OGCI makes first three investments: Achates Power, Solidia, and gas power with CCS
27 October 2017
The Oil and Gas Climate Initiative (OGCI) has made its first three investments, moving forward the organization’s commitments to spur the growth of promising low carbon technologies. (Earlier post.) OGCI Climate Investments is the $1-billion investment fund established last year by OGCI to invest in promising technologies and business models that have the potential to significantly reduce greenhouse gas emissions.
Launched in 2014, the Oil and Gas Climate Initiative is a voluntary, CEO-led initiative which aims to lead the industry response to climate change. OGCI currently comprises ten oil and gas companies. The three investments are:
Achates Power, which develops innovative high-efficiency opposed-piston engines with the potential to substantially reduce the greenhouse gas emissions produced by vehicles. With investment from OGCI Climate Investments, as part of a broader consortium alongside engine makers, Achates Power aims to accelerate its technology deployment worldwide. (Earlier post.)
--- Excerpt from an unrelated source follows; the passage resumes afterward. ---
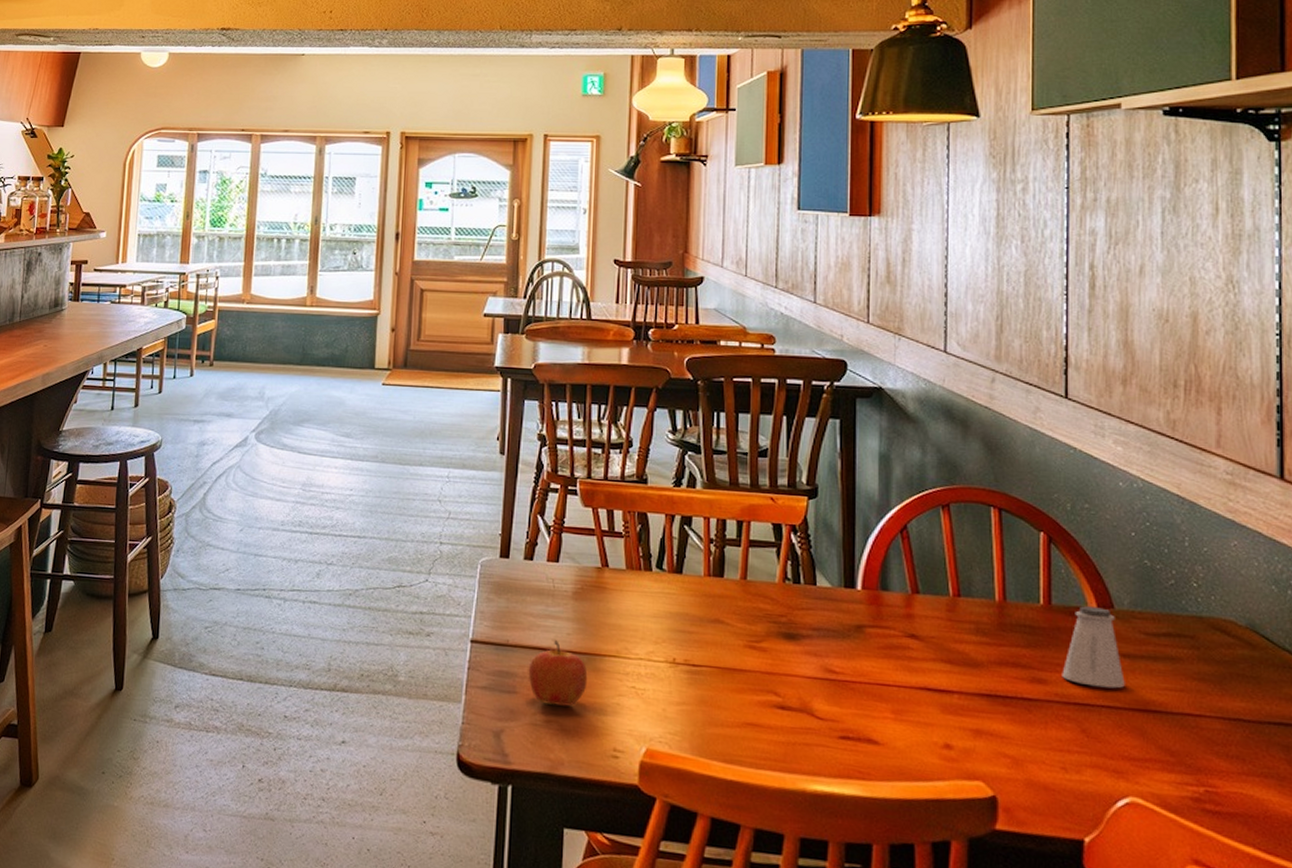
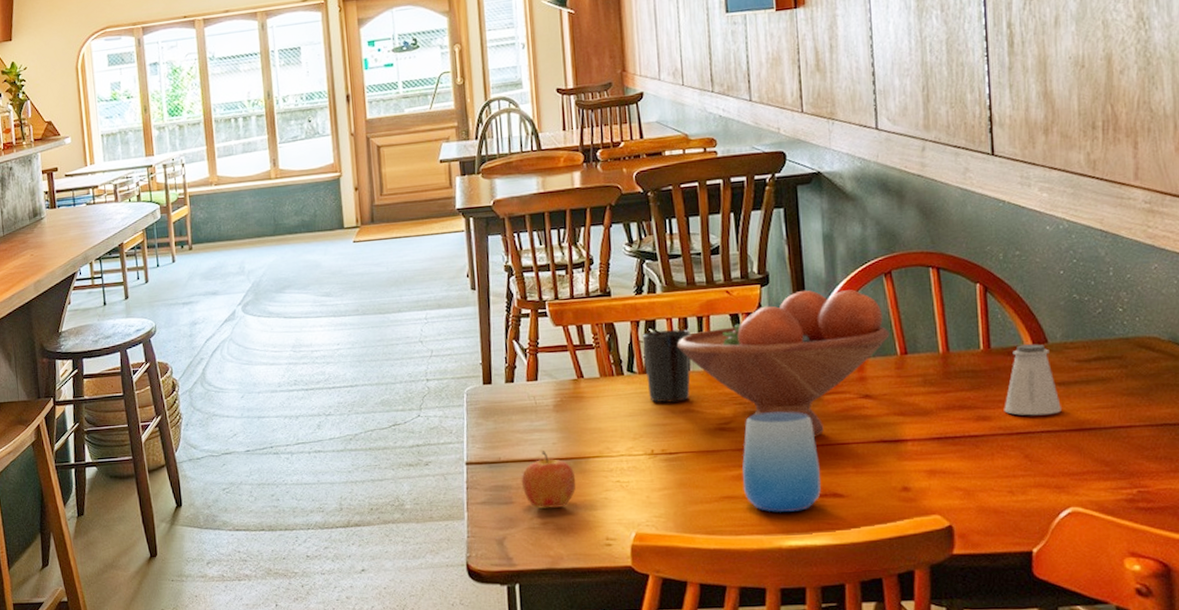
cup: none [675,529,728,610] -> present [642,329,691,403]
fruit bowl: none [713,509,943,673] -> present [677,289,890,438]
cup: none [769,636,856,753] -> present [742,411,822,513]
Solidia Technologies, a US-based cement and concrete production company. Its patented technology allows for the production of cement in a way that generates fewer emissions. Solidia’s innovative technology has the potential to lower emissions in concrete production by up to 70% and water consumption by up to 80%.
A project that aims to design a full scale gas power plant with carbon capture and storage, including industrial CO2 sequestration capability. OGCI Climate Investments will work with the project team on a commercially viable concept and basic engineering design that can receive government support and attract private sector investors.
The three investments we are announcing today have the potential to make a meaningful impact on greenhouse gas emissions. We look forward to working with these innovative teams to help them achieve commercial success on a global scale.
—Pratima Rangarajan, CEO of OGCI Climate Investments
OGCI is partnering with United Nations Environment and the Environmental Defense Fund to provide financial and technical backing for the world’s first global methane study to fill gaps in the identification and quantification of global methane emissions. This project has the potential to inform new policy and will help to identify new initiatives to reduce emissions.
OGCI is also working with Imperial College London on research that aims to provide a more accurate picture of total greenhouse gas emissions across the natural gas value chain, from well to distribution. This will identify emission hotspots that will allow OGCI to focus its efforts on areas that could bring the greatest benefits.
Looking ahead, OGCI will continue to focus on chosen key areas: accelerating the deployment of carbon capture, use and storage (CCUS); reducing methane emissions from the global oil and gas industry in order to maximize the climate benefits of natural gas; energy efficiency in transport; and the oil and gas value chain.
Very interesting to see that private Oil and Gas (OGCI) firms (sources of existing pollution and GHG) will invest $B to find ways to reduce pollution and GHG.
OGCI could invest 10% to 20% of their huge yearly profits on research and mass production of ways to offset some of the pollution and GHG created by fossil fuels.
Potential areas:
1. Much lighter vehicles and accessories.
2. Improved lower cost batteries.
3. Improved lower cost FCs.
4. Much lower cost H2 from solar energy.
5. Improved lower cost e-motors.
6. More efficient lower cost heat pumps.
7. Better isolation glass.
8. Improved lower cost solar panels.
9. Improved lower cost ways to desalt/clean sea water.
OGCI could become (within 10 years) one of the major contributor in the race to reduce pollution and GHG.